If the second request is not routed to the primary DC, however, then cross-dc delay is of course a possibility.

One potential thing to explore is, what happens with auto-creation on GET pageviews. Those pageviews may very well have gone to the secondary DC. I don't recall exactly what we guruantee with regards to "seeing your own writes" if you perform writes from within a GET request on the secondary DC. Secondary DCs are technically able to write to the primary DC's database and to write to the primary DCs memcached (i.e. MicroStash / ChronologyProtector store). Whether we do in this case, I don't know.
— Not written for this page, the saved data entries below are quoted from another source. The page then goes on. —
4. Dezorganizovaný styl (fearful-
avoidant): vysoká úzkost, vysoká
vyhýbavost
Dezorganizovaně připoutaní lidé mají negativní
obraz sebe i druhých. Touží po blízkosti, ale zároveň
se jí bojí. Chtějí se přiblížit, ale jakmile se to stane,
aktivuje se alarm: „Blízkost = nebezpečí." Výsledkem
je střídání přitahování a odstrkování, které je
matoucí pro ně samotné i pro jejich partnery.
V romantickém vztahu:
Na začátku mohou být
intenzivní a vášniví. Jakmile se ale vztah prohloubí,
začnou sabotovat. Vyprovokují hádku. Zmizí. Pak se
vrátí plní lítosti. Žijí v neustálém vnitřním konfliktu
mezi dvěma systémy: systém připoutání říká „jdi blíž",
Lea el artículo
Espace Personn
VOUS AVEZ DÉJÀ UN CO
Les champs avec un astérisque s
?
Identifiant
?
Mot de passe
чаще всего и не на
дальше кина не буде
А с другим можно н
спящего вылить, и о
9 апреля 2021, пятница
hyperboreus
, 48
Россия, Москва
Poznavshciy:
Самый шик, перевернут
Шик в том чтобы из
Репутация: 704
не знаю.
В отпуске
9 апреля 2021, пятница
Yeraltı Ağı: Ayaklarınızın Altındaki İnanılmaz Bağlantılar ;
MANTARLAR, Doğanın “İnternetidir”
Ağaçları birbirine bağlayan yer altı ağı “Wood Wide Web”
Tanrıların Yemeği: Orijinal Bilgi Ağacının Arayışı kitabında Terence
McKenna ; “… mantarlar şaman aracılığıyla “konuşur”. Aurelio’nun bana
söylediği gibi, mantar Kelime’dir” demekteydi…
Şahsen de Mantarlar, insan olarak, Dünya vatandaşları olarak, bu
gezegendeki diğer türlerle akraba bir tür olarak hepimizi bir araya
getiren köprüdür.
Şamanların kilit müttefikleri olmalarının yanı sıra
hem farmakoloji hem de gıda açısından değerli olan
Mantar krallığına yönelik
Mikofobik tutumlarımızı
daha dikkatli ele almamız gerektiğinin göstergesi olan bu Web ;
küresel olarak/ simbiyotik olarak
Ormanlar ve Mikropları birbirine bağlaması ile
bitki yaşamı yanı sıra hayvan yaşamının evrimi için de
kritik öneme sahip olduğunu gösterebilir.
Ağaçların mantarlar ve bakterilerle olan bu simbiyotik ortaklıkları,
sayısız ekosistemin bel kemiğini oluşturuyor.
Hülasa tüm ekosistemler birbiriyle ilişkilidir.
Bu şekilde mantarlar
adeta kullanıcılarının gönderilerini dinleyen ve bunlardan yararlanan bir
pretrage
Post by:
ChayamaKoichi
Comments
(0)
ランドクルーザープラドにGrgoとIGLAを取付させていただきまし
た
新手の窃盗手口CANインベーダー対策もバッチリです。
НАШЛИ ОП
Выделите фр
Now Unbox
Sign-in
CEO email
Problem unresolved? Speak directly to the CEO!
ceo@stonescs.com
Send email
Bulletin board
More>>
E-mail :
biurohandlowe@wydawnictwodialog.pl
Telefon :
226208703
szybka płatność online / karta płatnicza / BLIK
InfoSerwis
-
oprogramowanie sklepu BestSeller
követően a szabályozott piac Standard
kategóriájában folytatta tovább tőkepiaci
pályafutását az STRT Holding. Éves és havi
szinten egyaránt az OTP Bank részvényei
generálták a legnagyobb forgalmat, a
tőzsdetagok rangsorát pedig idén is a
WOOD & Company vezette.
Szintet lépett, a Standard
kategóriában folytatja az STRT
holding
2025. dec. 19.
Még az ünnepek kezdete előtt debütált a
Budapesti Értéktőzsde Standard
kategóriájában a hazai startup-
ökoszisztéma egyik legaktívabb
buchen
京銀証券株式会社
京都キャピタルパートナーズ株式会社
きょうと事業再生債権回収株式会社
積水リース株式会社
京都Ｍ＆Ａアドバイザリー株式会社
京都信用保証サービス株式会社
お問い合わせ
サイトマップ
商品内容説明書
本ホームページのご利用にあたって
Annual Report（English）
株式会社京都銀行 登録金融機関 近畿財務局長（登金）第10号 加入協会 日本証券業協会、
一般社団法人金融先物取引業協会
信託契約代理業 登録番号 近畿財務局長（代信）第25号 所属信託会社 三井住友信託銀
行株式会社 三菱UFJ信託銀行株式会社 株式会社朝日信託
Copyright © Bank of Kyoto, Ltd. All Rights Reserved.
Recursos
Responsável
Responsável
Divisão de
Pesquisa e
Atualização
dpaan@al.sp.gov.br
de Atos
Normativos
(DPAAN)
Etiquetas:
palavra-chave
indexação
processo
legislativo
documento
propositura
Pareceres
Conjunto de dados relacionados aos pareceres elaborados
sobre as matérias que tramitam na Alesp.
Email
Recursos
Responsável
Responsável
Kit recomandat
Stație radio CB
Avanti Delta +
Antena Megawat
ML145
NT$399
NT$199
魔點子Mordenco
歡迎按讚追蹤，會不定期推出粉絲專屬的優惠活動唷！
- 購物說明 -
If the write and the read are on different domains, then the cookie mechamism is not sufficient. This is among the reasons why login.wikimedia.org is pinned to the primary DC, so that it can read from the primary DB and/or find an up-to-date replica based on your CP positions. Any other cross-domain scenarios, are taken care of by MediaWikiEntryPoint.php, by injecting cpPosIndex as a query parameter, on any cross-domain OutputPage redirect.

If I understand correctly, this task is about a same-domain scenario (i.e. you locally created and ended that interaction on the local domain, even if sso/loginwiki is involved, it ends on the local domain), and then a subsequent request/pageview is not seeing the data? That generally can't happen in terms of multi-dc and Rdbms, short of freak accidents where writes get lost or replication was unusually high. I don't see anything in WANObjectCache that would explain it either, however, that assumes it is used "correctly" by CentralAuth. There is no "lag" in WANObjectCache within the same data center, since memcached data is spread over a pool of hosts where each value is only hosted in one place. Once that is deleted, it is gone.

onTransactionPreCommitOrIdle is before the commit not after. Why do you think that might be too late?

In any event, I agree it is suspicious. Does it need to be defered at all? WANCache deletes include a 5 second hold-off period. And, since it is only a cache, it is expected to be safe to delete data even if we're not 100% sure that the source is being changed. Usually, the reason people use onTransactionPreCommitOrIdle is to peform a second step conditonally on whether the writes are successful, e.g. there was no db rollback, no PHP fatal exception. Cache purges do not need to be conditional in that way.

The way WANcache holdoff works, is that deletes internally store an "empty" value under the memcached key, which rejects any WANObjectCache writes for the next few seconds (forced cache-miss). This ensures that no overlapping or near-future requests populate it with a potentiallly lagged value from a replica database. Not something you should have to worry about, but FYI.